Task requirements » Reproduce the passage on the gas equipment business from "Adhering to the" to "offshore LNG applications.", replacing "segment" with "division".

Text block »
In connection with hydrogen energy sector, according to Trend Bank Consulting, China's hydrogen cylinder market will grow at a compound annual growth rate of 47.7% in the next 10 years. The number of Fuel Cell Electric Vehicles ("FCEVs") is estimated to reach 100,000 units and 1 million units in 2025 and 2030 respectively and the hydrogen cylinders market value will reach approximately RMB3.92 billion and RMB20 billion respectively. On-vehicle hydrogen storage technology is essential to the development of FCEV. On 2 March 2021, CIMC Hydrogen Energy Technology Ltd, a wholly-owned subsidiary of the Company, has entered into joint venture agreements with Hexagon Purus HK Holdco AS to provide safe, lightweight and cost-efficient compressed hydrogen storage and distribution solutions to meet the fast-growing market demand in China and Southeast Asia.

Adhering to the core business of "equipment manufacturing + project engineering service + integrated solution" as the main path, the segment will actively track with national policies, and strategically covers the entire natural gas industry chain, with a special emphasis on building full product portfolio to cover the whole LNG and LPG business chains, while continuously adjusts and optimises the high-pressure equipment business including industrial gases, electron gas and CNG. We will also seize new opportunities in the field of hydrogen energy storage, distribution and refuelling, and the opportunities from the field of processing and applications of unconventional natural gas, and opportunities from offshore LNG applications.

Provided material »
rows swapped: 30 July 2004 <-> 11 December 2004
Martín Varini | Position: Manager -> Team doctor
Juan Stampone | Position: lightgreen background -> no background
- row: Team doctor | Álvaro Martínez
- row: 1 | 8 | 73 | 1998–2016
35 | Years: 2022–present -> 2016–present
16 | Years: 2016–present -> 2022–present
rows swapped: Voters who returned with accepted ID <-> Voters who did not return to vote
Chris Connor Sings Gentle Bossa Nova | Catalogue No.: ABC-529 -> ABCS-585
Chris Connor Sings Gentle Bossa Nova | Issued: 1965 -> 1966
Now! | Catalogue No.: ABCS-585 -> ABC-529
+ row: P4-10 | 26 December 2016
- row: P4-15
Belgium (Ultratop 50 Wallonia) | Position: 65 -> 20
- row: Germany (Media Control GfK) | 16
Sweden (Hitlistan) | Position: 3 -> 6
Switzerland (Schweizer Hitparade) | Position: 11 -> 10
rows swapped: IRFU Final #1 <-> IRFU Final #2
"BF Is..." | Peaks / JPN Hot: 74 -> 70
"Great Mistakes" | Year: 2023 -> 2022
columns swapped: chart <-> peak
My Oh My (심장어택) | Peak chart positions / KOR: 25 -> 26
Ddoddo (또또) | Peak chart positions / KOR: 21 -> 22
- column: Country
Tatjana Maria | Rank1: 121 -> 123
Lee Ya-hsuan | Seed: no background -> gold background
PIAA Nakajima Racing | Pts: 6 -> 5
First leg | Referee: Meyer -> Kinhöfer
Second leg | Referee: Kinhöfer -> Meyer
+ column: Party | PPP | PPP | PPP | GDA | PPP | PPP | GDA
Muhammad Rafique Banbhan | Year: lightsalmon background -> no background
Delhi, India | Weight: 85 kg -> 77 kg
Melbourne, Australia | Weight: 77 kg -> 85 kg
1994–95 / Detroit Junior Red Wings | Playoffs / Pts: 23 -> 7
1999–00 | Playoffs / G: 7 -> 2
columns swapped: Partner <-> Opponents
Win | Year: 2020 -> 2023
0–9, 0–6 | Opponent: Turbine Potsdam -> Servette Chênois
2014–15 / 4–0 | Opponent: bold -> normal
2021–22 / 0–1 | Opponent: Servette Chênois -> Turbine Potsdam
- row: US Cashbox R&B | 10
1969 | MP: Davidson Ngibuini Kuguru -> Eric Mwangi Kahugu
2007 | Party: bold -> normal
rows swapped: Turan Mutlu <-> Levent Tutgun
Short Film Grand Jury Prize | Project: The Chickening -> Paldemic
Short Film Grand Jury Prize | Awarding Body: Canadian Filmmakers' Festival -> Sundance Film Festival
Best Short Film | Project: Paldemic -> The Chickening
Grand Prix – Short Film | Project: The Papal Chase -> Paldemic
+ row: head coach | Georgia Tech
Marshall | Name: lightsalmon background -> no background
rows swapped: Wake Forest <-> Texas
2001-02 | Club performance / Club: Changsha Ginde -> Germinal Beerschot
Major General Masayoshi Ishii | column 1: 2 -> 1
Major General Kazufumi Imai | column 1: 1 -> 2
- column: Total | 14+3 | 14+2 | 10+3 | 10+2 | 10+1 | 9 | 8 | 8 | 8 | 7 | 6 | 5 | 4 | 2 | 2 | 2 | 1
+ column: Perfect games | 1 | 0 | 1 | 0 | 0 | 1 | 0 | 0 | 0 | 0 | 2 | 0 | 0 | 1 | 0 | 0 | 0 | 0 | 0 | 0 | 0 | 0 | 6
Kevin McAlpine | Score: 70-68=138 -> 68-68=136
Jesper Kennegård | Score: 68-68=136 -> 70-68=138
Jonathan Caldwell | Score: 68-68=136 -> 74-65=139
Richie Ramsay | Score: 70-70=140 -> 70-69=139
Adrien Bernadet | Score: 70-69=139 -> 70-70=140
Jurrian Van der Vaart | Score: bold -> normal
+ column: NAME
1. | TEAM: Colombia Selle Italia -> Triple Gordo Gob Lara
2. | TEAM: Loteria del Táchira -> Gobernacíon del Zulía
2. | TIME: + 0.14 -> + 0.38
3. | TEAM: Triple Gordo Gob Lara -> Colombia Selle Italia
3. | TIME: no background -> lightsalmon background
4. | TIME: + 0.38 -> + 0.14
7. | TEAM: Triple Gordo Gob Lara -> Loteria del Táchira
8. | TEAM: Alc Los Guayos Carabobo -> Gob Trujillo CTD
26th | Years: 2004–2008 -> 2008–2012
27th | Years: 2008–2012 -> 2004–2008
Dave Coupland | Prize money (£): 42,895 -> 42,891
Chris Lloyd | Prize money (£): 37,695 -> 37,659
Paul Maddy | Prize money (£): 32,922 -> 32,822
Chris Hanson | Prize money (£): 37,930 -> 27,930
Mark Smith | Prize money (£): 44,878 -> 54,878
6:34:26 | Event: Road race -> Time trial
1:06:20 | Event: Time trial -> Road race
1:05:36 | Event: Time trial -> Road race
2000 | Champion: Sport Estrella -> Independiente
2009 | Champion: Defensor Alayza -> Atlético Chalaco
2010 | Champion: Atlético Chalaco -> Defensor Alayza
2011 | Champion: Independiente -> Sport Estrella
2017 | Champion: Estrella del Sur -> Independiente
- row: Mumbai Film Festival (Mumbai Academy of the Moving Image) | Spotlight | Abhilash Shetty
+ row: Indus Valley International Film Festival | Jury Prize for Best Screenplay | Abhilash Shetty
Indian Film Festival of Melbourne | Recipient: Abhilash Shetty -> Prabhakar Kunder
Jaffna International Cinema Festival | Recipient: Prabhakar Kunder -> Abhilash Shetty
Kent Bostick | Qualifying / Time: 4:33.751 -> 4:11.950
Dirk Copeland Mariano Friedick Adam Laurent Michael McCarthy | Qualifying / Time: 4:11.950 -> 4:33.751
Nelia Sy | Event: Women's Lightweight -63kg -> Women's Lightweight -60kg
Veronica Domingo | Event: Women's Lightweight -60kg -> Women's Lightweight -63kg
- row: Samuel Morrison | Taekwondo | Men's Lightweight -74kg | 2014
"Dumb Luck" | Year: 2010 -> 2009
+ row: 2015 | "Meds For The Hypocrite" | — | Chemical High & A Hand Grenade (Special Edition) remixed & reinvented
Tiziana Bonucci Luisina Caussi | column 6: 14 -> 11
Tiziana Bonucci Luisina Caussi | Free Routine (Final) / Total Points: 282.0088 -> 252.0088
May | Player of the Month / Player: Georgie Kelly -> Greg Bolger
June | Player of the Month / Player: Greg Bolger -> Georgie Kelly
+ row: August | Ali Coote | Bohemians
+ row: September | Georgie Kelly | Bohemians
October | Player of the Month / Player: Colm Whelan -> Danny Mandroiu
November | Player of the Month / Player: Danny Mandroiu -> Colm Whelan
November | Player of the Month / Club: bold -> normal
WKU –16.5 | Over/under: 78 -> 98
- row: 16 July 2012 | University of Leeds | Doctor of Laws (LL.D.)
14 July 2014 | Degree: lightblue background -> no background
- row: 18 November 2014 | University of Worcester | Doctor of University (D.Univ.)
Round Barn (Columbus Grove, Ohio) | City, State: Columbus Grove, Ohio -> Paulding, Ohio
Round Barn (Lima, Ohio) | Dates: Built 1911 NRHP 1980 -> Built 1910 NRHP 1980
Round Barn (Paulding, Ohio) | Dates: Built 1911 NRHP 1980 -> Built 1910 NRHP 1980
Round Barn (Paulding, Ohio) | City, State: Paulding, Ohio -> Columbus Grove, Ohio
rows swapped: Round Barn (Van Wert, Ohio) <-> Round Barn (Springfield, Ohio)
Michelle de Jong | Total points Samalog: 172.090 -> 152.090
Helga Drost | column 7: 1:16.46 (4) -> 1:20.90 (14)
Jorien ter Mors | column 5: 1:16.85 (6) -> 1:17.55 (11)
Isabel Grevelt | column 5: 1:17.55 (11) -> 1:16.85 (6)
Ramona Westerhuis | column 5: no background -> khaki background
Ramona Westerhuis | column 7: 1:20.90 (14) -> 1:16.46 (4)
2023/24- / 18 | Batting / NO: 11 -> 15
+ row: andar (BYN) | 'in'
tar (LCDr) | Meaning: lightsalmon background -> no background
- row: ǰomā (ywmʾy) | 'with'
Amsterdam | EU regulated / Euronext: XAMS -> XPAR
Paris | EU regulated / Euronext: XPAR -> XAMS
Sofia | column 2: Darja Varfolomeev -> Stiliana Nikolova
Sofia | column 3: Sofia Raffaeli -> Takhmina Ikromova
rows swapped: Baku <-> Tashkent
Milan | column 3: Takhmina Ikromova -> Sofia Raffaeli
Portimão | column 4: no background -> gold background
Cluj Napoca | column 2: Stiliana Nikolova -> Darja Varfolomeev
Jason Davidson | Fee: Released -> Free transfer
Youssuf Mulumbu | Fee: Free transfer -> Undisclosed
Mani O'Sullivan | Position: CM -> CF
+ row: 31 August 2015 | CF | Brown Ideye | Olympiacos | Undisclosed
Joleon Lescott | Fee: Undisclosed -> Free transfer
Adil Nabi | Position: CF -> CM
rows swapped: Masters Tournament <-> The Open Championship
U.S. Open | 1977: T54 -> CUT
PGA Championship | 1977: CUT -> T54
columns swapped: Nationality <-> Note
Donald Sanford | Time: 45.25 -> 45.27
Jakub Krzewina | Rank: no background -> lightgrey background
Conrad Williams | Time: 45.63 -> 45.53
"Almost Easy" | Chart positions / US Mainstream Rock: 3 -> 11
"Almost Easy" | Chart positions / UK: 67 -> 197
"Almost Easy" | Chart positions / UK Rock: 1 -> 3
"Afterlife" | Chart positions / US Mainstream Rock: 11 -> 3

Solution to this task »
Adhering to the core business of "equipment manufacturing + project engineering service + integrated solution" as the main path, the division will actively track with national policies, and strategically covers the entire natural gas industry chain, with a special emphasis on building full product portfolio to cover the whole LNG and LPG business chains, while continuously adjusts and optimises the high-pressure equipment business including industrial gases, electron gas and CNG. We will also seize new opportunities in the field of hydrogen energy storage, distribution and refuelling, and the opportunities from the field of processing and applications of unconventional natural gas, and opportunities from offshore LNG applications.